PAGE TEXT -
• • •
Friday, June 02, 2006

RSLJ: Article 10 Goddamn what a rush…

Those adrenaline junkies out there will know that natural highs induced by placing yourself in situations that create them can be the most rewarding thing people can do. Those of you that don’t are probably the type of person that wouldn’t peer over the edge of a precipice because of the fear that you might fall in. Such people may live to the ripe old age of 83 and die in your sleep but then again living in cotton wool your whole life can’t be too rewarding.

Our brains are wired in complex systems to facilitate the process where by something happens to us and we get rocked by all sorts of awesome feelings, emotions and effects. It’s the euphoria you feel when that little dark-haired angel you have been eyeing all night comes over and starts chatting with you, it’s that major rush you get jumping off a bridge and then the relief when the cord jerks you back to safety, it’s that inexplicable feeling you get when that waterhead in front of you in the Tiger queue quoting about how many double canes and coke he is going to devour when he get in gets bounced instead. It’s these little pleasure situations that make life rewarding.
• • •
DATASET EXCERPTS -
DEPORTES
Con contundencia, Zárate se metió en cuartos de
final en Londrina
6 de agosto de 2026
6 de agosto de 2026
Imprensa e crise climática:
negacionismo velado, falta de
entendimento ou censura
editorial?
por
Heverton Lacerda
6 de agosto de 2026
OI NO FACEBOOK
• • •
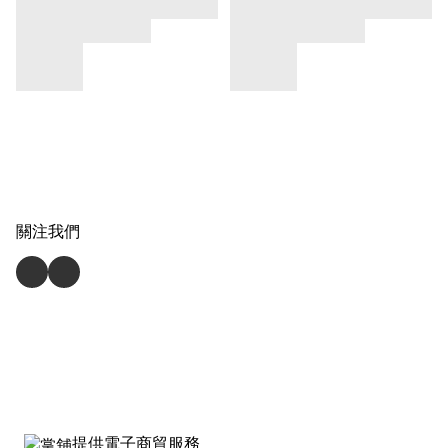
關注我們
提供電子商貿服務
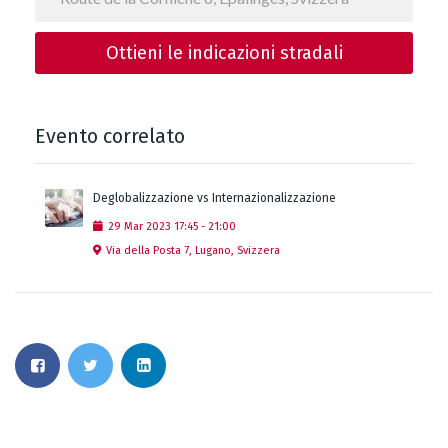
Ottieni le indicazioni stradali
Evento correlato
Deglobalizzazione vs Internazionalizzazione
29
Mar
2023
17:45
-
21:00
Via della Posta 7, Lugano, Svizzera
• • •
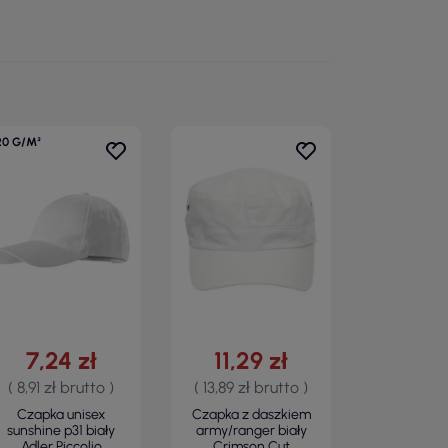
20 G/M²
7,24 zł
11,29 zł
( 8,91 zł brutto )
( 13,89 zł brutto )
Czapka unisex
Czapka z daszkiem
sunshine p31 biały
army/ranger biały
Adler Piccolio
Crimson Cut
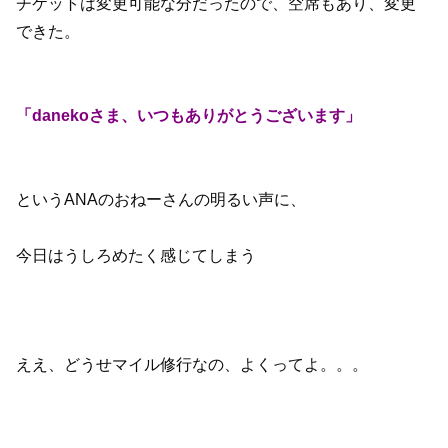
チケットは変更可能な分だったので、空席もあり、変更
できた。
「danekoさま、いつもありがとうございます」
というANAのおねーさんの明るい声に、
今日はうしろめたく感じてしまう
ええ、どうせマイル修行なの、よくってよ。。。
• • •
HOW TO COMPLETE THIS TASK -
Please resume the blog post about adrenaline rushes and natural highs, picking up right after its final sentence.

OUTPUT -
So everyone’s pleasure scale is different. Some guys have to jump off buildings, antennas, spans and earth with only handkerchiefs to protect them from gravity whereas for other guys they just need catch the next episode of Prison Break. The more extremist your needs the more extreme your requirements are. Problem is that through this reasoning if your trigger event happens so regularly surely the effects will become normal and the euphoria will diminish. (kinda like now that you have met number 1 from 2nd year and realised she is human she doesn’t get your party started like she used to) I think it has something to do with the effect of dopamine re-uptake inhibitors but this isn’t the New Science Medical Journal, it’s the Rockstar Life Journal. And we want to make sure our rockstars don’t have life’s little pleasures taken away from them…


This is the part where I share personal experience. Quite a while back I threw myself off Bloukrans Bridge. Man what rush! It’s hard to equal that. Problem was over Christmas I had to ride the Hulk at Islands of Adventure in Florida more than once to get even close to rivalling the bungee effect. (I’m guessing this is what it is like for Leonardo Dicaprio to sleep with other women after bedding Gisele, you have to do it more than once to get even close) However my argument was proven wrong today.

After dashing across the road (I’m quiiick) to 7eleven to purchase the Cape Times I was absent-mindedly returning to my car and forgot the whole ‘look right, look left, look right again’ golden rule of Road Crossing 101W and I nearly got broadsided by a school lift club. I owe my life to French safety features on a Renault Scenic but I was very nearly the headline of tomorrows Cape Times. (The world mourns: famous rockstar gets murdered in hit and run by lecherous Renault driving rugby mom)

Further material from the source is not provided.